Passionnante cette enquête de
Jacques Semelin, - chercheur au CNRS, Historien – reconnu internationalement pour ses travaux sur les génocides et sur les violences de masse. Ses investigations représentent plusieurs années de recherche. L'auteur s'est immergé dans le sujet afin de mettre en évidence les différentes pistes qui ont permis la survie de 75 % de juifs en France malgré la politique antisémite de Vichy et celle génocidaire de l'Allemagne nazie. Ce chiffre important n'a jamais été traité par les historiens. Encouragé par Madame Veil, sans pour autant oublié Auschwitz, il était temps de se pencher sur les raisons de cette exception française.
A titre de comparaison, des écarts considérables existent entre la Pologne où la plupart des Juifs ont été éliminés et la Bulgarie où ils ont survécu du moins au sein du « vieux royaume », entre la Norvège (50 % des juifs tués) et le Danemark (5%), les Pays-Bas (75 %) et la Belgique (45 %).

> _Extrait de données_
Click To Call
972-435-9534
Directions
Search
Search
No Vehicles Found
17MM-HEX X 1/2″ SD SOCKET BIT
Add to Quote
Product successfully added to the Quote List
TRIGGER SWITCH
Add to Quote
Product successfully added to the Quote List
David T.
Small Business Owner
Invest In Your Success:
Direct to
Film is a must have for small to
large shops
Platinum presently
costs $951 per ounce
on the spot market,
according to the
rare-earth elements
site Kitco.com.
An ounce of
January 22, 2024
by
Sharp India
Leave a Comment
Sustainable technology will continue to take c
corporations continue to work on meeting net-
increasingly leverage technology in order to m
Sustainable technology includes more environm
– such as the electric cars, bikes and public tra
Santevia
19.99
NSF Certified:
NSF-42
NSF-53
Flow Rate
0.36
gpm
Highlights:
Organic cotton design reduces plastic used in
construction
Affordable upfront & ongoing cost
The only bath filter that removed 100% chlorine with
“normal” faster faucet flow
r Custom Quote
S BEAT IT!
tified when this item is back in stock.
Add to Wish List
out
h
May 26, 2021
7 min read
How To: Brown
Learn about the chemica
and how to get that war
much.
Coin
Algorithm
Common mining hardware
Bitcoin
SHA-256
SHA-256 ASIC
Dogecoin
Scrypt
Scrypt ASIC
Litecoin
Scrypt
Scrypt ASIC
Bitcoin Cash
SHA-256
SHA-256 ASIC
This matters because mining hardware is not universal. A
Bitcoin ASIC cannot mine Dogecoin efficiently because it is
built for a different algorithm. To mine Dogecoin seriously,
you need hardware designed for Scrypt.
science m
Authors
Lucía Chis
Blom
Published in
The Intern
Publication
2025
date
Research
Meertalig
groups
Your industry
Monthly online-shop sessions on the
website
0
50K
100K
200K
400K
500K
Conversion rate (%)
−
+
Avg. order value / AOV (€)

> _À produire_
Reprenez le passage sur l'enquête de Jacques Semelin et poursuivez-le après sa dernière phrase. Les lignes n'ont aucun rôle ici.

> _Résultat_
Jacques Semelin nous dit « Cette résistance de sauvetage des persécutés eux-mêmes à laquelle se joignent des organisations surtout chrétiennes, a probablement permis de sauver en France une dizaine de milliers de personnes, principalement des enfants. Si admirable fut-elle, elle ne peut expliquer la survie de plus de 200 000 personnes. L'action des Justes, importante d'un point de vue mémoriel (ils sont environ 4000 en France en 2017) ne le peut davantage. Il faut explorer d'autres pistes. »
Ce qui rend vivante cette enquête, ce sont les témoignages d'individus ou de familles de français juifs ou étrangers qui au travers du récit de leur trajectoire de l'avant guerre aux années d'Occupation, démontre les stratagèmes qu'ils ont du inventer pour survivre que ce soit avec l'aide de la population non juive comme des petits gestes altruistes, comme de l'utilisation du silence afin de garantir la survie des persécutés.
Jacques Semelin s'appuie aussi sur des lettres, des journaux intimes, des photographies pour étayer ses propos.
Il n'est nullement question de nier la délation, l'antisémitisme, mais il est intéressant de comprendre comment une population, au début plutôt indifférente à ce qui se passe autour d'elle, plonge dans la philanthropie parfois par intérêt mais majoritairement par humanité même si aider les juifs peut devenir une façon de s'opposer à l'ennemi..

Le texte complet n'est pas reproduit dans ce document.